● **INSTRUCTIONS TO FOLLOW**: Find every line in the records below that holds the word "primo", and copy each one.

─── SOURCE MATERIAL

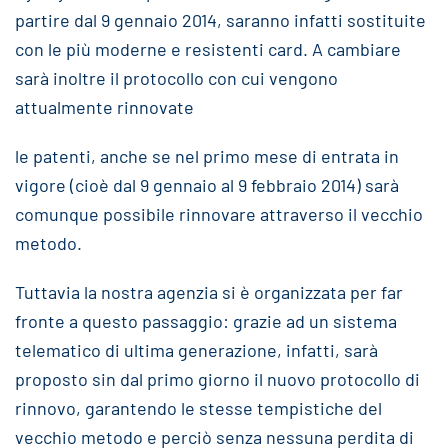
partire dal 9 gennaio 2014, saranno infatti sostituite
con le più moderne e resistenti card. A cambiare
sarà inoltre il protocollo con cui vengono
attualmente rinnovate
le patenti, anche se nel primo mese di entrata in
vigore (cioè dal 9 gennaio al 9 febbraio 2014) sarà
comunque possibile rinnovare attraverso il vecchio
metodo.
Tuttavia la nostra agenzia si è organizzata per far
fronte a questo passaggio: grazie ad un sistema
telematico di ultima generazione, infatti, sarà
proposto sin dal primo giorno il nuovo protocollo di
rinnovo, garantendo le stesse tempistiche del
vecchio metodo e perciò senza nessuna perdita di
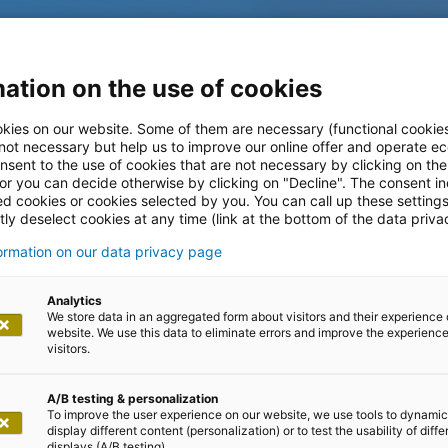
ation on the use of cookies
kies on our website. Some of them are necessary (functional cookies
 not necessary but help us to improve our online offer and operate ec
nsent to the use of cookies that are not necessary by clicking on th
 or you can decide otherwise by clicking on "Decline". The consent in
ed cookies or cookies selected by you. You can call up these setting
ly deselect cookies at any time (link at the bottom of the data priva
formation on our data privacy page
teilungen
Analytics
We store data in an aggregated form about visitors and their experience 
website. We use this data to eliminate errors and improve the experience 
visitors.
A/B testing & personalization
To improve the user experience on our website, we use tools to dynamic
display different content (personalization) or to test the usability of diffe
displays (A/B testing).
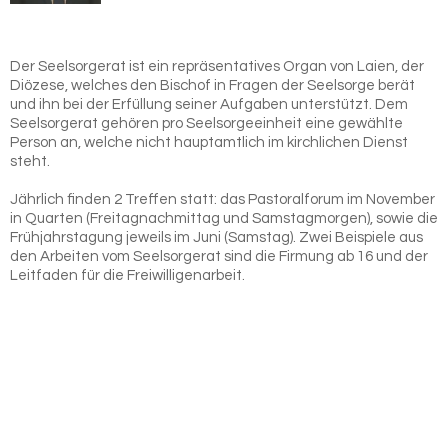
Der Seelsorgerat ist ein repräsentatives Organ von Laien, der
Diözese, welches den Bischof in Fragen der Seelsorge berät
und ihn bei der Erfüllung seiner Aufgaben unterstützt. Dem
Seelsorgerat gehören pro Seelsorgeeinheit eine gewählte
Person an, welche nicht hauptamtlich im kirchlichen Dienst
steht.
Jährlich finden 2 Treffen statt: das Pastoralforum im November
in Quarten (Freitagnachmittag und Samstagmorgen), sowie die
Frühjahrstagung jeweils im Juni (Samstag). Zwei Beispiele aus
den Arbeiten vom Seelsorgerat sind die Firmung ab 16 und der
Leitfaden für die Freiwilligenarbeit.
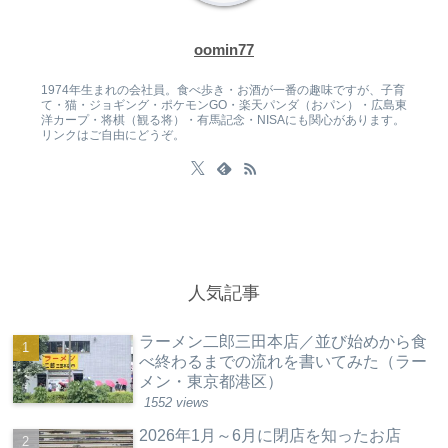
oomin77
1974年生まれの会社員。食べ歩き・お酒が一番の趣味ですが、子育
て・猫・ジョギング・ポケモンGO・楽天パンダ（おパン）・広島東
洋カープ・将棋（観る将）・有馬記念・NISAにも関心があります。
リンクはご自由にどうぞ。
人気記事
ラーメン二郎三田本店／並び始めから食
べ終わるまでの流れを書いてみた（ラー
メン・東京都港区）
1552 views
2026年1月～6月に閉店を知ったお店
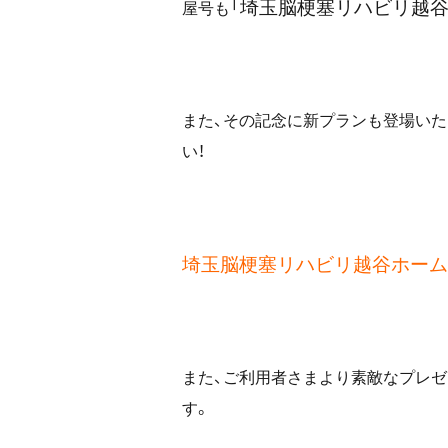
「埼玉脳梗塞リハビリ越谷
屋号も
また、その記念に新プランも登場いた
い！
埼玉脳梗塞リハビリ越谷ホーム
また、ご利用者さまより素敵なプレ
す。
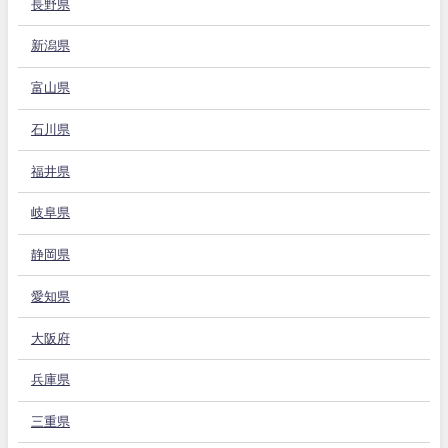
長野県
新潟県
富山県
石川県
福井県
岐阜県
静岡県
愛知県
大阪府
兵庫県
三重県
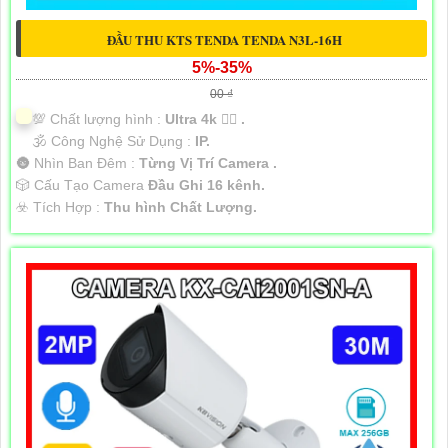
ĐẦU THU KTS TENDA TENDA N3L-16H
5%-35%
00 ₫
💯 Chất lượng hình :
Ultra 4k 👍🏾 .
🕉️ Công Nghệ Sử Dụng :
IP.
🌚 Nhìn Ban Đêm :
Từng Vị Trí Camera .
🎲 Cấu Tạo Camera
Đầu Ghi 16 kênh.
️☣️ Tích Hợp :
Thu hình Chất Lượng.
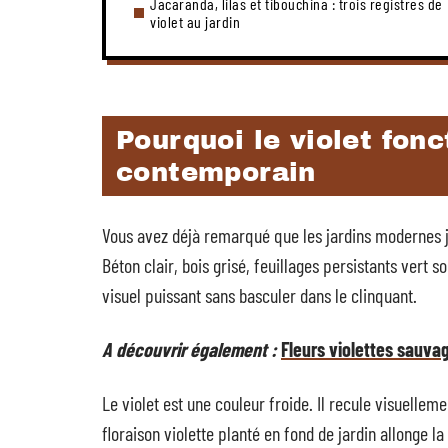
Jacaranda, lilas et tibouchina : trois registres de
violet au jardin
Pourquoi le violet fonc
contemporain
Vous avez déjà remarqué que les jardins modernes j
Béton clair, bois grisé, feuillages persistants vert 
visuel puissant sans basculer dans le clinquant.
A découvrir également :
Fleurs violettes sauvag
Le violet est une couleur froide. Il recule visuelle
floraison violette planté en fond de jardin allonge l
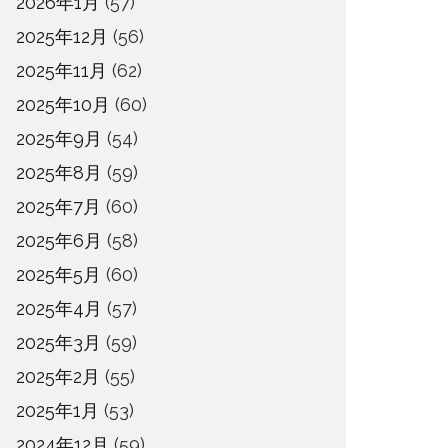
2026年1月
(57)
2025年12月
(56)
2025年11月
(62)
2025年10月
(60)
2025年9月
(54)
2025年8月
(59)
2025年7月
(60)
2025年6月
(58)
2025年5月
(60)
2025年4月
(57)
2025年3月
(59)
2025年2月
(55)
2025年1月
(53)
2024年12月
(59)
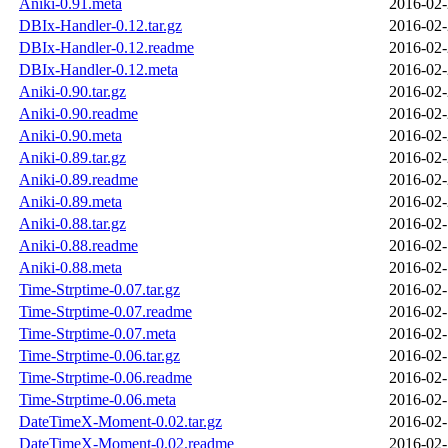
Aniki-0.91.meta
2016-02-
DBIx-Handler-0.12.tar.gz
2016-02-
DBIx-Handler-0.12.readme
2016-02-
DBIx-Handler-0.12.meta
2016-02-
Aniki-0.90.tar.gz
2016-02-
Aniki-0.90.readme
2016-02-
Aniki-0.90.meta
2016-02-
Aniki-0.89.tar.gz
2016-02-
Aniki-0.89.readme
2016-02-
Aniki-0.89.meta
2016-02-
Aniki-0.88.tar.gz
2016-02-
Aniki-0.88.readme
2016-02-
Aniki-0.88.meta
2016-02-
Time-Strptime-0.07.tar.gz
2016-02-
Time-Strptime-0.07.readme
2016-02-
Time-Strptime-0.07.meta
2016-02-
Time-Strptime-0.06.tar.gz
2016-02-
Time-Strptime-0.06.readme
2016-02-
Time-Strptime-0.06.meta
2016-02-
DateTimeX-Moment-0.02.tar.gz
2016-02-
DateTimeX-Moment-0.02.readme
2016-02-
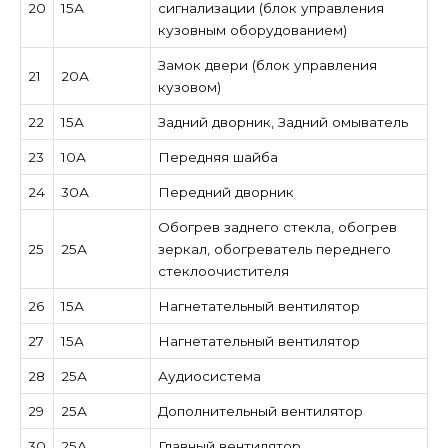
20
15А
сигнализации (блок управления
кузовным оборудованием)
Замок двери (блок управления
21
20А
кузовом)
22
15А
Задний дворник, Задний омыватель
23
10А
Передняя шайба
24
30А
Передний дворник
Обогрев заднего стекла, обогрев
25
25А
зеркал, обогреватель переднего
стеклоочистителя
26
15А
Нагнетательный вентилятор
27
15А
Нагнетательный вентилятор
28
25А
Аудиосистема
29
25А
Дополнительный вентилятор
30
25А
Главный вентилятор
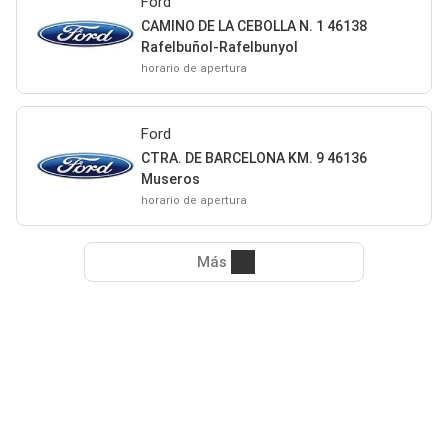
Ford
CAMINO DE LA CEBOLLA N. 1 46138
Rafelbuñol-Rafelbunyol
horario de apertura
Ford
CTRA. DE BARCELONA KM. 9 46136
Museros
horario de apertura
Más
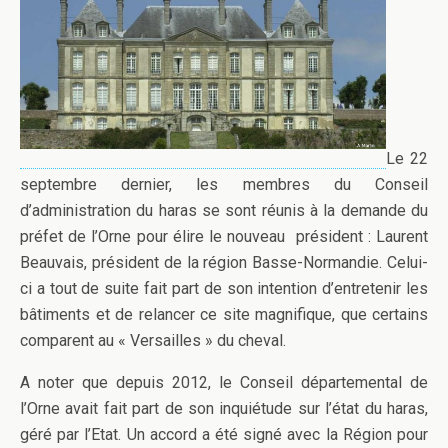
Le 22
septembre dernier, les membres du Conseil
d’administration du haras se sont réunis à la demande du
préfet de l’Orne pour élire le nouveau président : Laurent
Beauvais, président de la région Basse-Normandie. Celui-
ci a tout de suite fait part de son intention d’entretenir les
bâtiments et de relancer ce site magnifique, que certains
comparent au « Versailles » du cheval.
A noter que depuis 2012, le Conseil départemental de
l’Orne avait fait part de son inquiétude sur l’état du haras,
géré par l’Etat. Un accord a été signé avec la Région pour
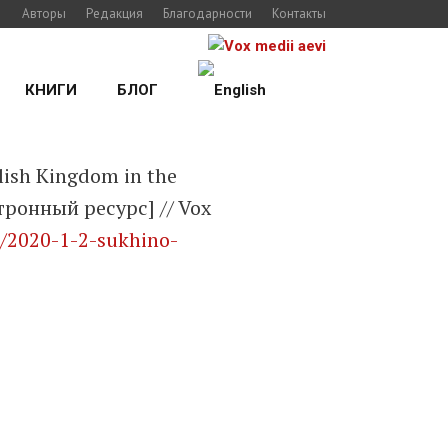
Авторы
Редакция
Благодарности
Контакты
КНИГИ
БЛОГ
lish Kingdom in the
ктронный ресурс] // Vox
m/2020-1-2-sukhino-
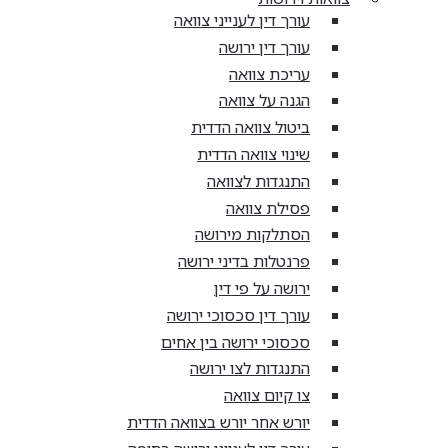
עורך דין לענייני צוואה
עורך דין ירושה
עריכת צוואה
הגנה על צוואה
ביטול צוואה הדדית
שינוי צוואה הדדית
התנגדות לצוואה
פסילת צוואה
הסתלקות מירושה
פרנטלות בדיני ירושה
ירושה על פי דין
עורך דין סכסוכי ירושה
סכסוכי ירושה בין אחים
התנגדות לצו ירושה
צו קיום צוואה
יורש אחר יורש בצוואה הדדית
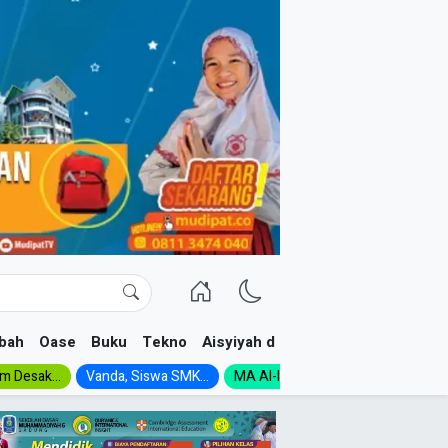
bah
Oase
Buku
Tekno
Aisyiyah dan NA
im Desak...
Vanda, Siswa SMK...
MA Al-Ishlah Gelar...
Muktamar A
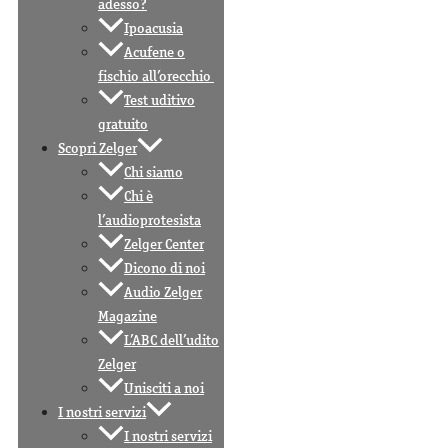
adesso?
Ipoacusia
Acufene o
fischio all’orecchio
Test uditivo
gratuito
Scopri Zelger
Chi siamo
Chi è
l’audioprotesista
Zelger Center
Dicono di noi
Audio Zelger
Magazine
L’ABC dell’udito
Zelger
Unisciti a noi
I nostri servizi
I nostri servizi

──────

● **TASK RESULT**:
le patenti, anche se nel primo mese di entrata in
proposto sin dal primo giorno il nuovo protocollo di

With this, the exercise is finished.